The U.K. RTP amount primarily relates to the Company having amended a U.K. corporate income tax return for one of its U.K. affiliates resulting in a benefit of approximately $8 million in 2024 as the information



needed to determine the deductibility of certain asset expenditures became available during 2024. The Company was not able to ascertain the full extent of qualifying capital allowances for U.K. tax purposes at the time of the initial filing of the tax return as further analysis of these capital allowances needed to be performed by our tax advisors.

The U.S. RTP amount primarily relates to the Company making certain elections with its U.S. corporate income tax return to change the tax year-end of its foreign affiliates for U.S. tax purposes from November 30 to December 31 for consistency with the new OECD Country-by-Country Reporting rules and to better align with local statutory filings. These elections were not anticipated to be made at the time of preparing the initial provision. This resulted in a reduction of the Company’s Global Intangible Low-Taxed Income (“GILTI”) for a benefit of approximately $2 million. The remaining benefit from the U.S. RTP adjustments was attributable to various state and local jurisdictions, and the completion of the purchase price allocation related to an acquisition.

4.We note that your tax expense reconciliation, which begins with tax based on the U.S. federal statutory tax rate of 21%, reflects “Foreign rate differential” adjustments having the effect of lowering your income tax expense by $11 million in 2024, $14 million in 2023, and $10 million in 2022.

However, given your disclosures on page 44, indicating that 68% of revenues for 2024 were generated in the United Kingdom, Netherlands, France, Spain, and Italy, where the corporate tax rates are about 25%, it appears that you should expand your disclosures in MD&A to discuss the primary taxing jurisdictions in which foreign earnings are derived, the corresponding statutory rates and any tax holidays, along with the factors that reduced your effective tax rate over the last three years.

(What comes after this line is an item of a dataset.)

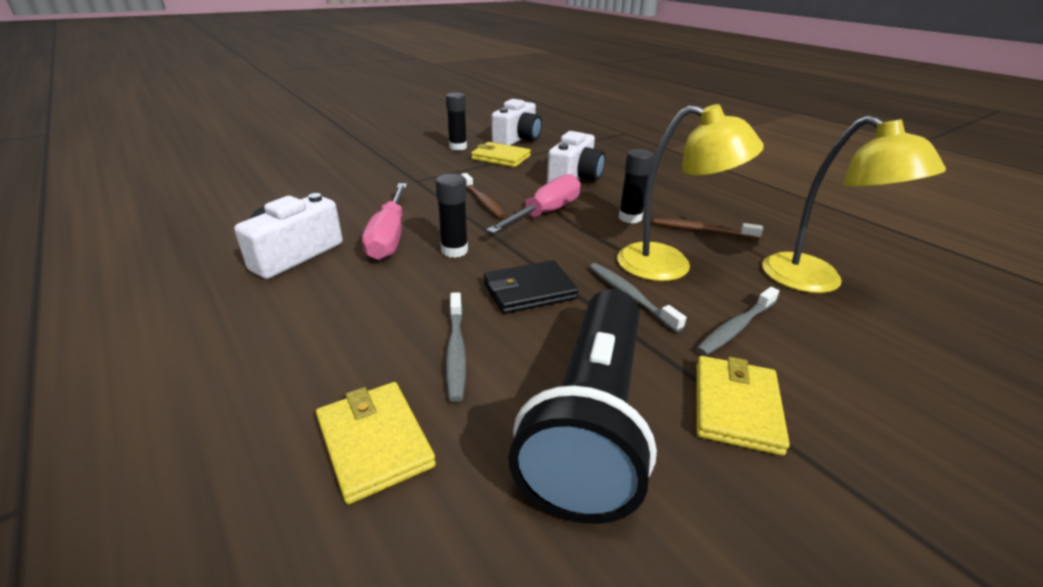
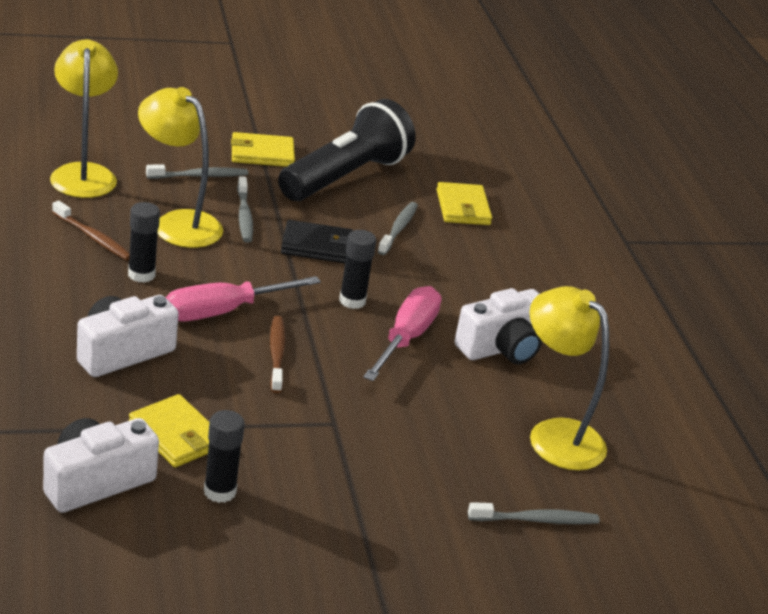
camera: 160 degrees left, 0 degrees up
yellow wallet [696,356,790,456] -> yellow wallet turned 45 degrees clockwise [231,132,295,167]
none -> grey toothbrush [468,502,600,524]
none -> yellow lamp [530,286,609,470]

Please clarify how the adjustments reconcile with the higher corporate tax rates, describe any material changes in the corporate tax rates or the mix of income among jurisdictions that have impacted your effective tax rate, and your expectations regarding similar adjustments in future periods.

Response:

The Company respectfully acknowledges the Staff’s comments and provides these additional details. The mix of global earnings impact is captured in the effective tax rate reconciliation under the foreign tax rate differential. The Company’s primary taxing jurisdictions from which foreign earnings are derived include the United Kingdom, Netherlands, France, Spain, and Italy, each of which have a statutory income tax rate of approximately 25%. However, certain of the Company’s foreign affiliates have intercompany arrangements, including intercompany financing arrangements with Singapore, with certain earnings subject to a tax rate of 0% which has been the primary reason for the favorable foreign rate differential. The Company is not the beneficiary of significant tax holidays or other incentives that contributed to our effective tax rate in 2022, 2023, or 2024. There were no material changes in the corporate tax rates or the mix of income among jurisdictions that impacted the Company’s effective tax rate in 2022, 2023, or 2024. We are evaluating Pillar Two’s impact in future periods, however we do not currently expect it to materially affect its results of operations, financial position, or liquidity.

Should you have any questions regarding this matter, please do not hesitate to contact me at (203) 912-5984.

Sincerely,

/s/ Baris Oran
Chief Financial Officer
GXO Logistics, Inc.

cc:    Karlis P. Kirsis, Chief Legal Officer, GXO Logistics, Inc.
Paul Blanchett, Chief Accounting Officer, GXO Logistics, Inc.